Five of the 16 LIV players missed the cut, while only three finished among the top 20. Rahm tied for seventh, finishing eight strokes back of Schauffele.
But three days after The Open, ahead of LIV Golf’s event in the United Kingdom, Rahm told Golf Digest’s Evin Priest that he would like to see a LIV Golf event held on a links-style course ahead of The Open—similar to what the PGA Tour does at The Renaissance Club.
“I’m pushing for it,” Rahm said to Golf Digest on Jul. 24.
“There’s so much that goes into adjusting to links golf, getting used to the greens and the ball reacting on the ground. I didn’t think about it until after [Royal Troon], but it’s undeniable how much it helps to play a links golf course the week before the Open.”
Fast-forward to this week and Smith is back in his native Australia, getting ready to play in the Queensland PGA Championship. The Brisbane native, in an interview with news.com.au, echoed Rahm’s earlier sentiments. He explained how playing at Valderrama in Southern Spain right before The Open did LIV golfers no favors this past summer.
“It was really two polar opposites of golf,” Smith told news.com.au on Wednesday.
“It was really hot [at Valderrama], and the ball was going a long way up in altitude, and then getting on to links [at Royal Troon], where it’s quite cold and windy, it’s probably not the best prep.”

Information supplied

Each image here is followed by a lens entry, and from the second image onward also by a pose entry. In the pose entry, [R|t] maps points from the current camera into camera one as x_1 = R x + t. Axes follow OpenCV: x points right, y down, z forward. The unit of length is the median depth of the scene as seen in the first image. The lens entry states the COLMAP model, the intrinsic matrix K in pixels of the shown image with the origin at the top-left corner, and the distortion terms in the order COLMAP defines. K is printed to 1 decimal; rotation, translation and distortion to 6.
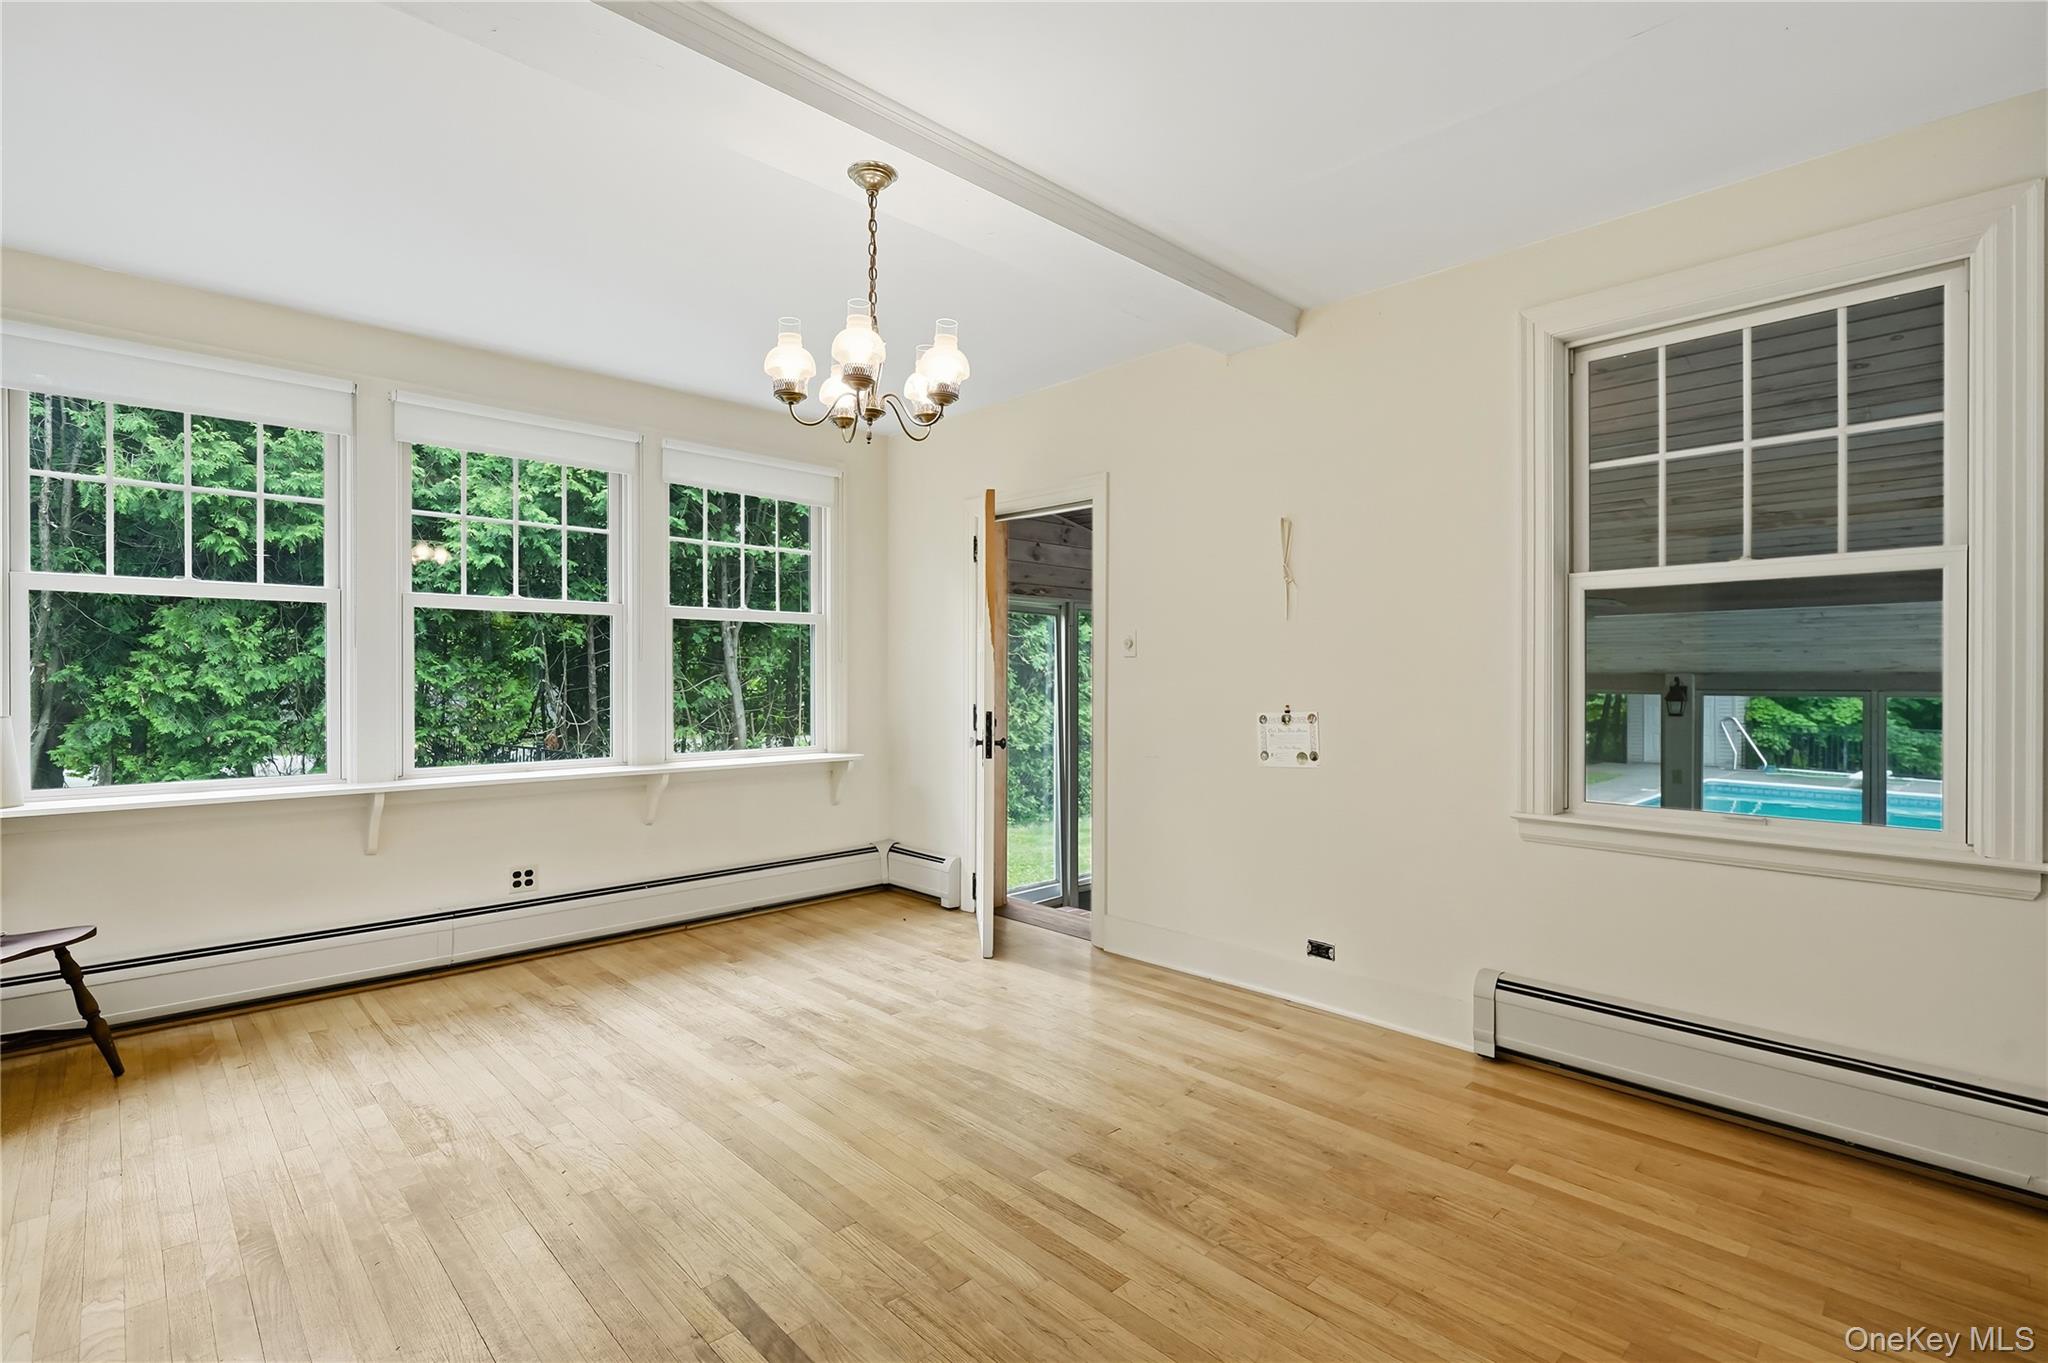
lens RADIAL K [[950.8, 0, 1005.2], [0, 950.8, 674.5], [0, 0, 1]] dist [-0.002719, 0.000388]
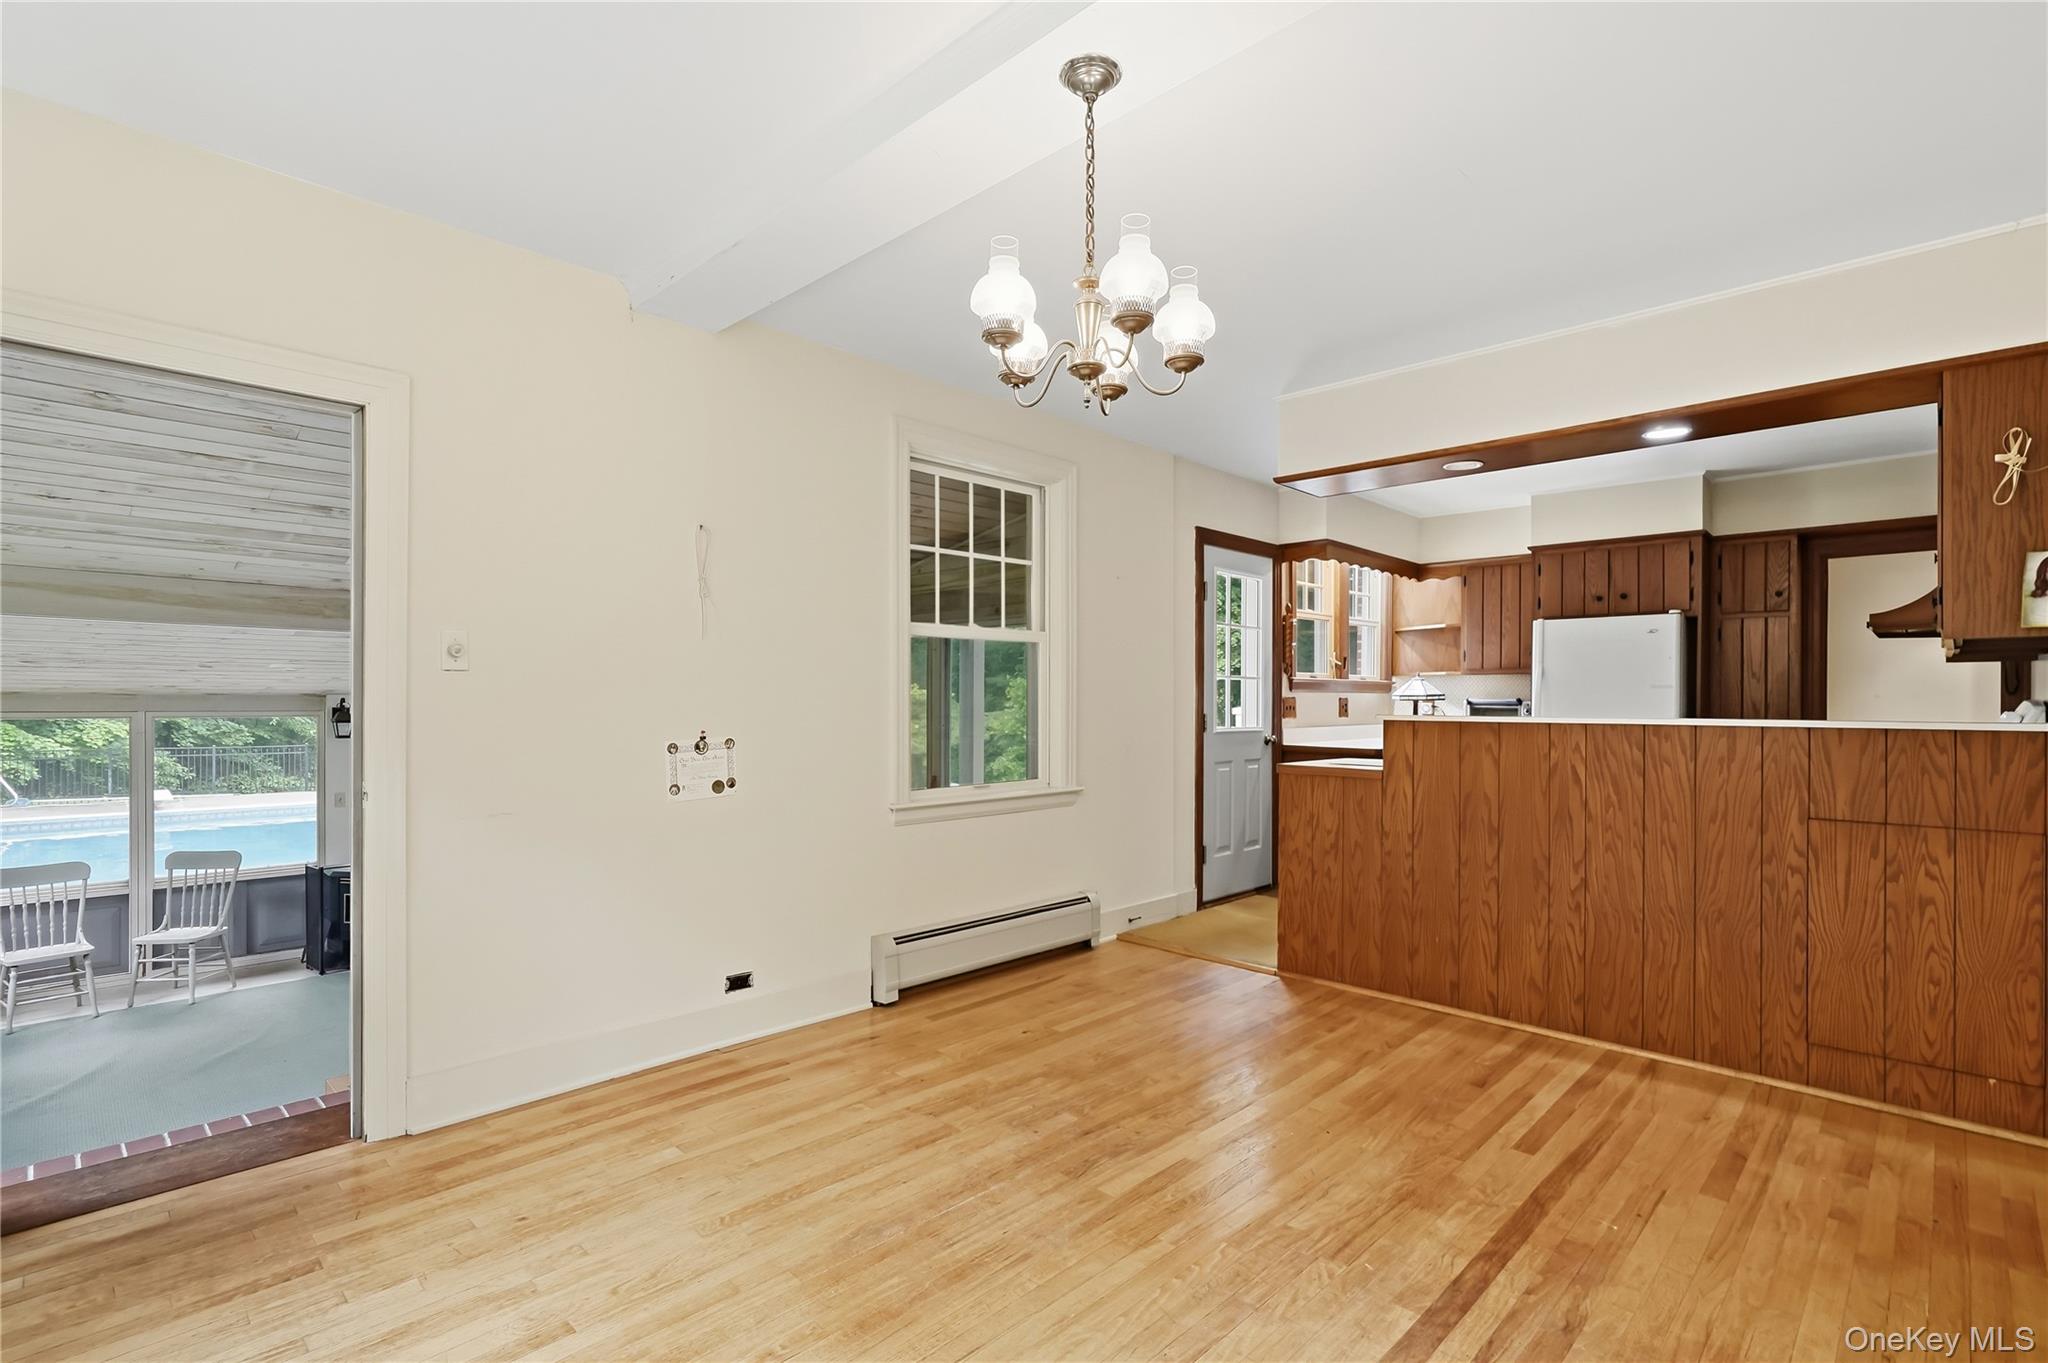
lens RADIAL K [[950.8, 0, 1019.3], [0, 950.8, 693.2], [0, 0, 1]] dist [-0.002719, 0.000388]
pose [[-0.025882, 0.002994, 0.999661, -0.858952], [-0.002238, 0.999993, -0.003053, -0.002755], [-0.999662, -0.002317, -0.025875, 0.985984]]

Work request A
In the excerpt on LIV golfers and links preparation, where did Rahm place at The Open?
Work request B
Rewrite the LIV golf excerpt from "Five of the" to "The Renaissance Club.", changing "Rahm" to "Jon Rahm" throughout.

Output A
He tied for seventh, eight strokes behind Schauffele.

Output B
Five of the 16 LIV players missed the cut, while only three finished among the top 20. Jon Rahm tied for seventh, finishing eight strokes back of Schauffele.
But three days after The Open, ahead of LIV Golf’s event in the United Kingdom, Jon Rahm told Golf Digest’s Evin Priest that he would like to see a LIV Golf event held on a links-style course ahead of The Open—similar to what the PGA Tour does at The Renaissance Club.